Industrie 4.0

Jetzt schlägt die Stunde der Informatiker

Informatiker und Ingenieure sind die Gewinner

Im anderen ist das Automatisierungsniveau zwar auch höher als heute, die Produktion aber nicht vollkommen autonom und die Entscheidungskompetenz verbleibt bei den Mitarbeitern. Facharbeiter würden nach wie vor eine bedeutende Rolle spielen und die Mitarbeiter am Band weiterhin gebraucht. Gewinner wären wieder Ingenieure und Informatiker. "Weil nur sie die Komplexität der Anlagen verstehen und beherrschen, werden auch unter dieser Annahme mehr von ihrer Sorte gebraucht", ist der Bosch-Mann überzeugt.

Richtig sei aber auch, dass sich die Arbeitgeber bewußt sein müssen, ihre Mitarbeiter mehr denn je für die neuen Aufgaben zu schulen. Ingenieure müssen die Informatik verstehen und andersherum. Automatisierungstechnik ist der Dreh- und Angelpunkt, um die sich das angrenzende Wissen rankt. Das wird eindeutig interdisziplinär sein und setzt sich aus den drei schon genannten Disziplinen Elektrotechnik, Maschinenbau und IT zusammen. "Am Ende der Studie wird nicht stehen, dass wir neue Studiengänge brauchen, sondern welches Wissen wir vermitteln müssen und welche Kompetenzen notwendig sind", sagt Dworschak. Für ihn ist Industrie 4.0 ein Weiterbildungsthema.
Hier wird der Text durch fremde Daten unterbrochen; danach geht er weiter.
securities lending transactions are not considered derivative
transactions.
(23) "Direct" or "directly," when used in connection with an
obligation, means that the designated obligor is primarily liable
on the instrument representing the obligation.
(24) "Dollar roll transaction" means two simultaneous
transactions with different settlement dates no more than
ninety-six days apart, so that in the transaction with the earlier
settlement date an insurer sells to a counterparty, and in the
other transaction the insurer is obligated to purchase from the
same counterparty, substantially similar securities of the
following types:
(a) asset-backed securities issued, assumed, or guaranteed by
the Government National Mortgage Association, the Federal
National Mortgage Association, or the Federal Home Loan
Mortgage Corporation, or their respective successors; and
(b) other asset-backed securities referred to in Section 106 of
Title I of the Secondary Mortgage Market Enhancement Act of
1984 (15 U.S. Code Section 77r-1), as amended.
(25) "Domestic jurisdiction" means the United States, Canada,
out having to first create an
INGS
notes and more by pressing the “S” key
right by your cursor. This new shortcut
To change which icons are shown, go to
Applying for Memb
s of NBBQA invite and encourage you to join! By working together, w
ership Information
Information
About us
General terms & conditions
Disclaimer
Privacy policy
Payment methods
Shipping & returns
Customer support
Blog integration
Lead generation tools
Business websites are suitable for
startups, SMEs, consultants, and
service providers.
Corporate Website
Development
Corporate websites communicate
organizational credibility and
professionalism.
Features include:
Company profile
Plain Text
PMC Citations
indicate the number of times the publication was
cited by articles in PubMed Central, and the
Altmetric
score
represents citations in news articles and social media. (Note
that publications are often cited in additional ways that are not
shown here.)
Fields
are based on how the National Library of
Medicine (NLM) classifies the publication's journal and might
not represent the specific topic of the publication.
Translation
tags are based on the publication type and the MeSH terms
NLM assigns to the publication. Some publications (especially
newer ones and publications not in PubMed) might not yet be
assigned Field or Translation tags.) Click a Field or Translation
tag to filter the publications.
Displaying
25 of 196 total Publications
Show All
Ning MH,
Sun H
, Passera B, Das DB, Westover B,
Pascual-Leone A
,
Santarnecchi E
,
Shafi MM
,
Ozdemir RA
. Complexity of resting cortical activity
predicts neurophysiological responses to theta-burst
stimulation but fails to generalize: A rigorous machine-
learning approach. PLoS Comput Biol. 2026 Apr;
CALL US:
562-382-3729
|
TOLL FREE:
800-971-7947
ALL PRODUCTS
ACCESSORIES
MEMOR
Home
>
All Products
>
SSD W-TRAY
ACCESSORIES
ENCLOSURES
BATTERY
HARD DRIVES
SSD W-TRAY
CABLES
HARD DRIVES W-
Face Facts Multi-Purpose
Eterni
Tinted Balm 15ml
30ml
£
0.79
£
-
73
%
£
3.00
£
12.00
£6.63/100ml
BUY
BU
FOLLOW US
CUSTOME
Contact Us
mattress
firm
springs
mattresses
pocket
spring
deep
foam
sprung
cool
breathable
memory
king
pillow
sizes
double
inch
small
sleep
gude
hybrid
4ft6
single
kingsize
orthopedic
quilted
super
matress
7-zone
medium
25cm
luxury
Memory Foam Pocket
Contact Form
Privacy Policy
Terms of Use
In der Informatik geht das für ihn in zwei Richtungen. Daten müssen beschafft, verarbeitet und interpretiert werden - und das in großen Mengen. Das ist Big Data. Aber wie sind sie sie dem Anwender zur Verfügung zu stellen? Formate, Standardisierung, Visualisierung sind Fragen, die zu klären sind. Und die Verantwortlichen haben eine nicht ganz einfache Entscheidung zu treffen, nämlich welche IT die Oberhand gewinnt: in der Produktion läuft vieles über das Manufacturing Execution System, MES, in den Büros über Enterprise-Resource-Planning, ERP. "Angenommen, MES wird zur Datendrehscheibe des gesamten Systems, dann verliert ERP an Bedeutung und mit ihm die Informatiker, die sich darum kümmern." Nach Meinung von Dworschak hat das Produktionssystem leichte Vorteile im Rennen um die künftige Vormacht in der IT. Es gibt aber auch Fälle, in denen der "klassische" CIO die Produktions-IT mitübernommen hat, was sich sicher auch als Zeichen von Vertrauen und Kompetenz in die herkömmlichen IT zu deuten ist. Und in ein paar Jahren dürfte sich das Thema sowieso erübrigen, dann wird es diese Trennung nicht mehr geben.

Industrie 4.0 - Trendthema des Jahres

In der Trendumfrage des IT-Branchenverbandes Bitkom ist Industrie 4.0 der Aufsteiger des Jahres 2015. Die digitale Fabrik liegt erstmals unter den Top-Fünf-Hightech-Themen. "Industrie 4.0 hat aktuell die größte Dynamik", kommentiert Bitkom-Präsident Dieter Kempf. Bis zum Jahr 2020 sollen in Deutschland dafür rund 10,9 Milliarden Euro ausgegeben werden. In diesem Jahr fließen laut Bitkom-Prognose gut 650 Millionen Euro an Investitionen in IT-Technologien, prognostiziert der Verband. Davon entfallen gut die Hälfte in IT-Dienstleistungen, 125 Millionen in Network Services und weitere 105 Millionen in die IT-Infrastruktur. Weitere 80 Millionen Euro geben Unternehmen für Softwarelösungen im Bereich Industrie 4.0 aus.